As the ‘80s died, Slayer had to do what metal bands fear the most: be somebody. 1986’s Reign In Blood had blown everyone’s mind with its sheer speed and violence, while 1988’s South of Heaven had scared away the fair-weather thrashers while drawing in the creeps and weirdos with its oozing evil. But thrash was getting older, slowly eclipsing the bloated glam metal scene with its technicality and substance; meanwhile, extreme metal had just gotten started, and was keenly watching Slayer’s every move. The lords of satanic speed metal were no longer in the pit, but rather in the spotlight, and needed to release an album which proved that was where they belonged.

With 1990’s Seasons In The Abyss, Slayer did more than that: the cemented themselves as metal legends. Relentless yet well-paced, extreme yet listenable, the record proved that maturing as a band didn’t mean that Slayer had to lose their edge. And while their other albums are often hailed as more formative and revolutionary, it was Season In the Abyss that made Slayer’s name universally synonymous with extreme music.

This wasn’t Slayer’s first shift in sound, though it was perhaps less forced than the one before it. South of Heaven was a noted departure from its predecessor, an active attempt by the band to change things up and prove they were more than just speed.

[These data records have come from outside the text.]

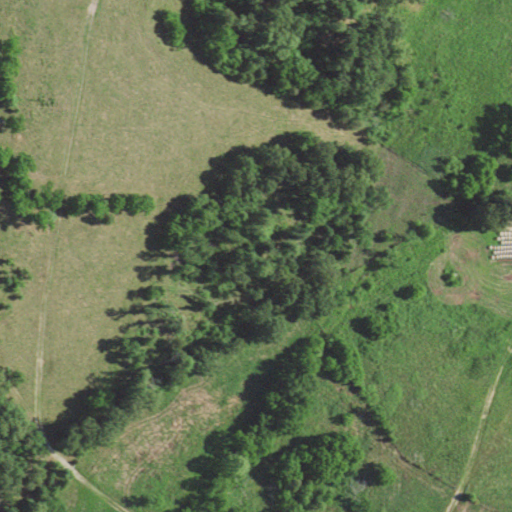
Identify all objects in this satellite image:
road: (1, 383)
road: (479, 461)
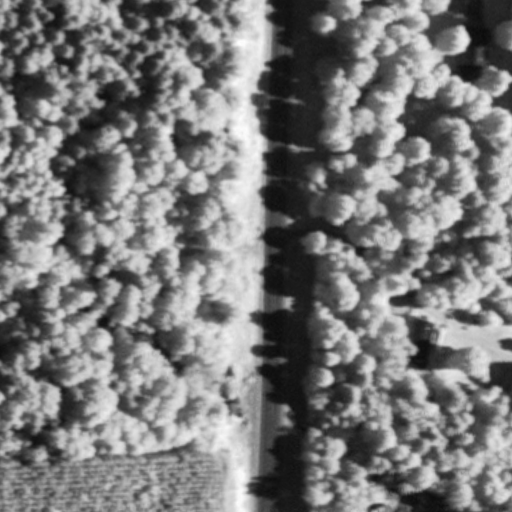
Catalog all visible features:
road: (381, 2)
building: (470, 52)
road: (275, 256)
building: (418, 346)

The resulting album is today considered a masterpiece, but at the time caused all sorts of discontent among fans who were invested in the faster-louder-angrier arms race of ’80s metal (it’s funny today to imagine metalheads hearing a song like “Mandatory Suicide” and thinking Slayer had somehow gone soft, but hey, it happened).

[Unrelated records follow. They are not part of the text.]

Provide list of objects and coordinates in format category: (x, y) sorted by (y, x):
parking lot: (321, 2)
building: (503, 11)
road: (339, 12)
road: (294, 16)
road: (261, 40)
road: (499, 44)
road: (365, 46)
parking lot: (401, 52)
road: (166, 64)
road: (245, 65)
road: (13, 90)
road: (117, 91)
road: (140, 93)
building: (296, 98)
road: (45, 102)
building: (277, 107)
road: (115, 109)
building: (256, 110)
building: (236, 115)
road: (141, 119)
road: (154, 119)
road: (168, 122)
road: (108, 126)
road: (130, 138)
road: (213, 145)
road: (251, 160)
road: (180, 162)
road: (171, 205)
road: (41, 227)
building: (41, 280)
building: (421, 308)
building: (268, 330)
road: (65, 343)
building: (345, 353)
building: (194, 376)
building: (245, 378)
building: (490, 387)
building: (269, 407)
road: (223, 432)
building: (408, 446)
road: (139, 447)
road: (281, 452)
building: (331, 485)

In many ways, the follow-up to South of Heaven was a continuation of that slower, more menacing style, only with a more confident band behind it. There was the same level of patience and atmospheric malevolence, it just wasn’t an exercise meant to prove a point. “Seasons was what I wanted South of Heaven to be,” said Kerry King in the August 2006 issue of Decibel. Jeff Hanneman concurred: “To me, Seasons is just an extension of South of Heaven. We were still in that frame of mind after South.”

From the very first riff of Season In The Abyss, though, Slayer let fans know that they were back in full force, if simply more organized and deadly. “War Ensemble” got right to the heart of the battle, drenched in the gore of the everyday conflict that is life. “Blood Red” was an odd-angled examination of society, while “Spirit In Black” was the ultimate Slayer fan song, honoring those speed freaks who’d moved beyond just hi-tops and skateboards and had dedicated their lives to darkness. “Expendable Youth” had a bounding riff coupled with a solid sense of disillusionment, while “Dead Skin Mask” finally gave the band a chorus that could get a festival crowd singing in unison; that the track was about Ed Gein, the American necrophiliac who inspired Norman Bates and Leatherface, took Slayer down ghoulish paths beyond hell’s well-tread fire and brimstone.

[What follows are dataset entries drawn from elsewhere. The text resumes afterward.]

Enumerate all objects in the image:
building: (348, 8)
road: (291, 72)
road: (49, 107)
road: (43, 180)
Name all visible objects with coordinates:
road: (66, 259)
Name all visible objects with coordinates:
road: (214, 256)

When Seasons went thrash, it went all-out, as proved by the totally unhinged violence of “Hallowed Point” and “Born of Fire,” the latter song be as much about the mindset of the typical Slayer fan as it was about the Antichrist. Between them were “Skeletons of Society,” a table-slapping death march outlining the modern post-apocalypse, that would later inform much of Slayer’s more agro workl and “Temptation,” a strange, quick, psychological number with a bizarre vocal echo. Closing the whole thing was the title track, which galloped and wailed but still reveled in the psychological power of Slayer’s music. “Seasons In The Abyss” feels like the eyes on record’s cover art, seeing beyond the plane of this life while feeling tied to our very fraught reality.

The result was a new plateau for Slayer. The band toured the world, playing to massive audiences; soon after, they released a double live album recorded in Berlin to thousands of screaming fans. The next Slayer album wouldn’t come for another four years, with the crater left by Seasons and the touring schedule that followed it swallowing Slayer’s life. Meanwhile, as the rest of the world moved from thrash to groove metal and grunge, the band remained a crimson symbol of all things drastic and offensive. As leather and tight jeans gave way to sleeveless tees and camo,  Seasons drew a line in the sand, daring typical hard rockers to come over to the side of actual metal. Tastes would change and trends would come and go, but “Dead Skin Mask” would always be about fucking corpses.

To think of Slayer as a band who achieved balance might sound off, as they’ve so often focused on tipping the scales towards sonic extremity while their peers have settled on the middle-of-the-road approach. But Seasons In The Abyss saw metal’s most evil band reach a morbid equilibrium, remaining unlistenable to the prudish masses but revealing to the casual listener that they might have a darker heart than they think. 30 years after its release, the album remains a beautiful culmination of the band’s first wave, a record that may not get hailed as revolutionary but which always satisfies one’s need for the twisted and unholy. With Seasons, Slayer completed their Goldilocks trajectory: the first one was too hot, the second too cold, but this — this was just right.